Consigne ->
Rédigez la suite du texte sur Cambridge Analytica et la manipulation des utilisateurs des réseaux sociaux, en reprenant juste après sa dernière phrase.
━━━━━ Extrait du document
Cambridge Analytica : où comment les utilisateurs des réseaux sociaux sont manipulés

Les réseaux sociaux sont un outil de socialisation qui permet aux internautes de se connecter avec leurs amis ou des groupes d’intérêts communs afin d’échanger et de construire virtuellement du lien social. L’engouement au début pour cette innovation extraordinaire ne s’est pas démenti aujourd’hui. Le nombre d’utilisateurs de Facebook dans le monde en témoigne. Ils seraient un peu moins de deux milliards à être, quotidiennement, actifs sur le réseau social le plus célèbre du monde. Cela montre que l’humanité est arrivée à l’ère du numérique et se comporte comme des humains 2.0. De nouveaux modes de communication qui ont enrichi les utilisateurs à travers les messageries instantanées et les murs où l’on peut laisser un post. Les personnes éloignées se rapprochent certes mais on a aussi remarqué que les personnes proches s’éloignaient. Obnubilés par leurs smartphones, les utilisateurs connectés au réseau social semblent doucement se déconnecter du monde réel. Ils ont moins de temps de cerveau disponible pour vivre mais dépensent leur énergie à exister sur Facebook. Ils oublient le monde extérieur et se concentrent, de plus en plus, sur le monde virtuel qui élargit bien évidemment les opportunités de communication de commerce et d’expression de l’opinion mais enferme l’utilisateur dans une bulle et l’isole du reste du monde. Et dire que paradoxalement, il pense être en interaction avec le monde.
━━━━━━━━━━
━━━━━ Données fournies
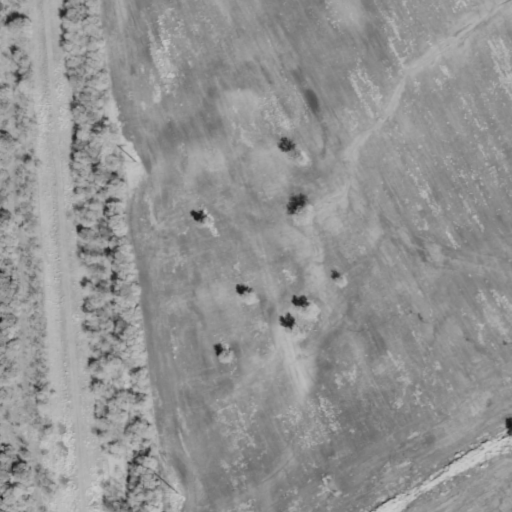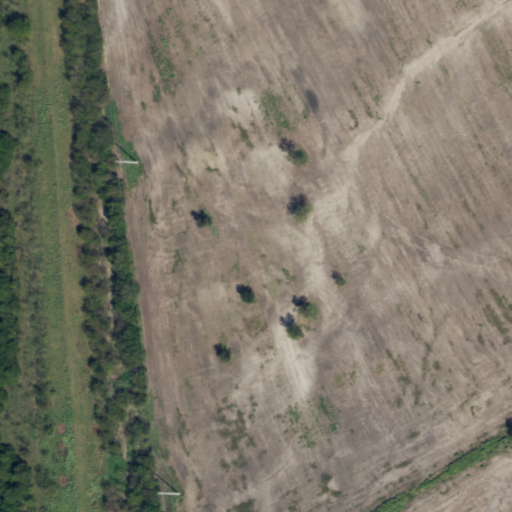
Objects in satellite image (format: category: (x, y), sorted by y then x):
power tower: (136, 161)
power tower: (177, 493)
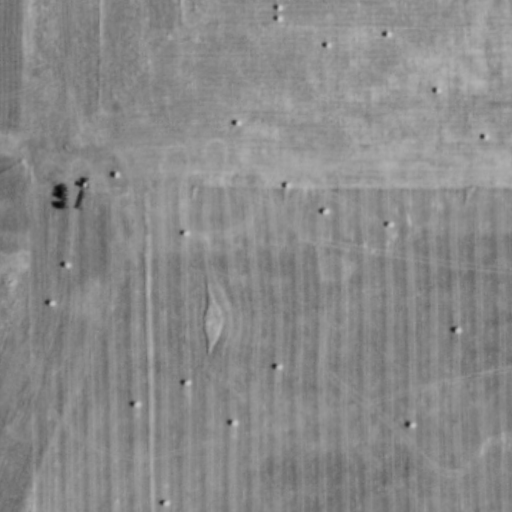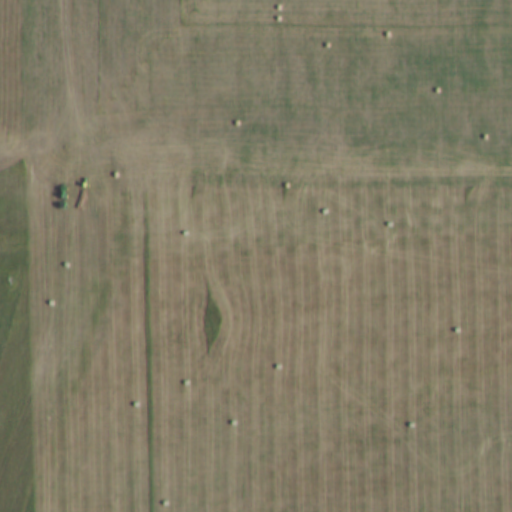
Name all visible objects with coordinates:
quarry: (256, 255)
━━━━━━━━━━
Réponse ->
Cette déconnexion du monde réel et le partage d’information souvent très personnelle des utilisateurs sur les réseaux sociaux sont une manne d’informations que des compagnies peu scrupuleuses considèrent comme leurs nouveaux produits à commercialiser. A ce titre, les réseaux sociaux sont une poule aux œufs d’or pour les marketeurs digitaux et les experts en Mēga Données.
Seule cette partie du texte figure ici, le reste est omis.